Just like us, we enjoy to sunbathe from time to time out by the beach. Dogs can get comfortable anywhere where the sun is shining. This can be outside in the yard, on concrete, or even in the house in front of a window or door.

When your dog sleeps in front of the sun, not only is it giving your dog some much needed vitamin D but it is also helping regulate your dog’s body temperature. This will warm your dog up on a warm days and cold days.

Dogs will generally lay in the direct sunlight to sleep but still close by to their owner; that way, your dog feels a sense of comfort. Dogs also enjoy when their owner sunbathes with them. It will create a stronger bond and better companionship.

Why Is My Dog Sleeping In The Sun

Why Do Dogs like Sunbathing?

Your dog sunbathes just like you to feel the warmth of the sun all over its skin and fur. Dogs get vitamin D from the sun, which is very important. Let’s discuss the benefits of vitamin D.

  • Strengths bones
  • Promotes faster healing
  • Helps puppies grow
  • Helps prevent diseases in the heart, hyperparathyroidism, IBD, and kidney issues
  • Reduces depression
  • Helps to prevent diabetes

How Does a Dog Absorb Vitamin D from the Sun?

Dogs absorb the vitamin D from the sun differently than we humans do. When the sun’s rays hit us, our skin absorbs the vitamin D from a breakdown of natural chemicals. People only need around 20 minutes of exposure to the sun to get the necessary absorbed vitamin D.

Dogs do this process slightly different due to the fur on their body. The hair or fur blocks most of the sun trying to absorb into your dog’s body.

The vitamin D does stay on your dogs’ fur, so if you happen to see your dog licking its fur after sunbathing, then it’s just your dog’s way of orally getting the Vitamin D into its body.

Your dog will actually get a substantial amount of vitamin D through its food. So, don’t be worried if your dog isn’t laying in front of the sun all the time. Your dog is likely getting some vitamin D from its dog food.

Foods that Have Vitamin D

Besides your dog’s brand name dry dog food, here are some foods that have excellent sources of vitamins D:

  • Fish such as Salmon, herring, and anchovies
  • Red meats in small amounts
  • Liver (this is very nutritious for dogs)
  • Small amounts of cooked egg yolks (should not be fed to your dog if it has a pre-existing condition such as pancreatitis)

Why Do Dogs Like Sunbathing

Can a Dog Have Too Much Sun?

Yes, it is entirely possible for your dog to get too much exposure from the sun. Dogs can:

  1. Get tanned
  2. Get Sunburnt under fur
  3. Develop heatstroke or sun poisoning

It is very important that you take responsibility as the owner watching out for your dog while it is laying in the sun.
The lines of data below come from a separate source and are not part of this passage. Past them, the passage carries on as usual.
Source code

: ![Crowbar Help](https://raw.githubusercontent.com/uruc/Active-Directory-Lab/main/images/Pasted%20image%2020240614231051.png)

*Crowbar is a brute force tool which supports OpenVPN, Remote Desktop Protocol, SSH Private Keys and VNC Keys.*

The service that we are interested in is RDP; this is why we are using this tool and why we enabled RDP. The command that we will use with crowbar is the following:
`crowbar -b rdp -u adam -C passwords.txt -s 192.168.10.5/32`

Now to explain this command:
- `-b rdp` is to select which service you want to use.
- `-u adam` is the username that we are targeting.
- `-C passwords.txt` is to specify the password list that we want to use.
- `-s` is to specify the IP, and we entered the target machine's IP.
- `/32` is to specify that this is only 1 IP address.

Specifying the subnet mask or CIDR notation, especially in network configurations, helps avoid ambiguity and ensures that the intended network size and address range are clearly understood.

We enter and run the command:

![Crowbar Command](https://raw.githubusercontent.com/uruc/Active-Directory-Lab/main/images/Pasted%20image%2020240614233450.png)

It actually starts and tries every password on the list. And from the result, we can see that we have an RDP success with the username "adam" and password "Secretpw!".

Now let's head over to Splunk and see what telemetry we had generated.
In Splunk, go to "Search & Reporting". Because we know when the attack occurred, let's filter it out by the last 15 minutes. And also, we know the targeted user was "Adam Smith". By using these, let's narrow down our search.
Look for the sighs and sounds of your dog panting because this may be the first indicator that your dog is getting way too hot.
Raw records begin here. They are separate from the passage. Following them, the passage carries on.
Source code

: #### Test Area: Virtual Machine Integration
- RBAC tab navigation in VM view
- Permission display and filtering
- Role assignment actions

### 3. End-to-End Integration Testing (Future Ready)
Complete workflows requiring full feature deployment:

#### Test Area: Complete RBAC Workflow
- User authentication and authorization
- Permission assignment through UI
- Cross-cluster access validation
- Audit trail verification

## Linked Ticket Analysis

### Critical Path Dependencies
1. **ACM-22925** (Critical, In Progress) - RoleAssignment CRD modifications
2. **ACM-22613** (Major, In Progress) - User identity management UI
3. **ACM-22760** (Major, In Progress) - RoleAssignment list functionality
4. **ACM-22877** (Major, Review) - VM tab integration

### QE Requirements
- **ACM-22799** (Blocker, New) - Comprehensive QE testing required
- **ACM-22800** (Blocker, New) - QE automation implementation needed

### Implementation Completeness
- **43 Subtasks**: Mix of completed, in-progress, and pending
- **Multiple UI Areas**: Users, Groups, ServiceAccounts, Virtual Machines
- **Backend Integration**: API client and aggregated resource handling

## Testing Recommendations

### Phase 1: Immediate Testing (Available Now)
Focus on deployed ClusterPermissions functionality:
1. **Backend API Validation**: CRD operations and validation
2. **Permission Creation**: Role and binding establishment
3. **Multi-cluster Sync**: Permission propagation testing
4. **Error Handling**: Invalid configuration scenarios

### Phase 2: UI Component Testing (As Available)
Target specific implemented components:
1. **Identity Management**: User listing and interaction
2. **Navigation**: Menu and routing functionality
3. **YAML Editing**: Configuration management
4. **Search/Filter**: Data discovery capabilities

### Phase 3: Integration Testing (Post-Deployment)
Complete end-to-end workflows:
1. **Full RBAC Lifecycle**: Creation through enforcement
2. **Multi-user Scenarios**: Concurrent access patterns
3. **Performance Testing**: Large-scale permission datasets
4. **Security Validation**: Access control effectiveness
Some dogs will actually move out of the sun and in a place of shade when they start feeling too hot. Dogs with thinner short coats seem to be more prone to getting sunburnt. You can limit your dog’s exposure to the sun by keeping your dog inside and also closing the blinds.

Remember, if you feel your dog has had too much sun, make sure you have some water available for your dog to drink. Dogs get dehydrated easily, so it is important to make your dog drink plenty of water if it has been exposed to some sun rays.

How Long Should I Let My Dog Lay In The Sun

How Long Should I Let My Dog Lay in the Sun?

Each dog will vary, but 20 to 60 minutes of your dog laying in the sun should be plenty for your dog. Some dogs may nap in the sun for a few hours, but if you want to be on the safe side and avoid having your dog getting sunburnt or dehydrated, limit it.

Signs of Heatstroke in Dogs

Here are a few signs of heatstroke in your pooch to watch out for:

  • Abnormal drooling
  • Fast breathing
  • Increased heart rate
  • Vomiting
  • Discolored tongue may be a sign of dehydration

If your dog exhibits these strange symptoms, you should call your veterinarian to let them know your dog was out in the sun for a long period of time and you suspect your dog has heatstroke.

Conclusion

If your dog is enjoying a relaxing afternoon in a sunny spot in the house or the yard, you don’t have to be too worried. Now you know exactly why dogs lay in the sun and how you can monitor your dog to make sure they are getting overheated.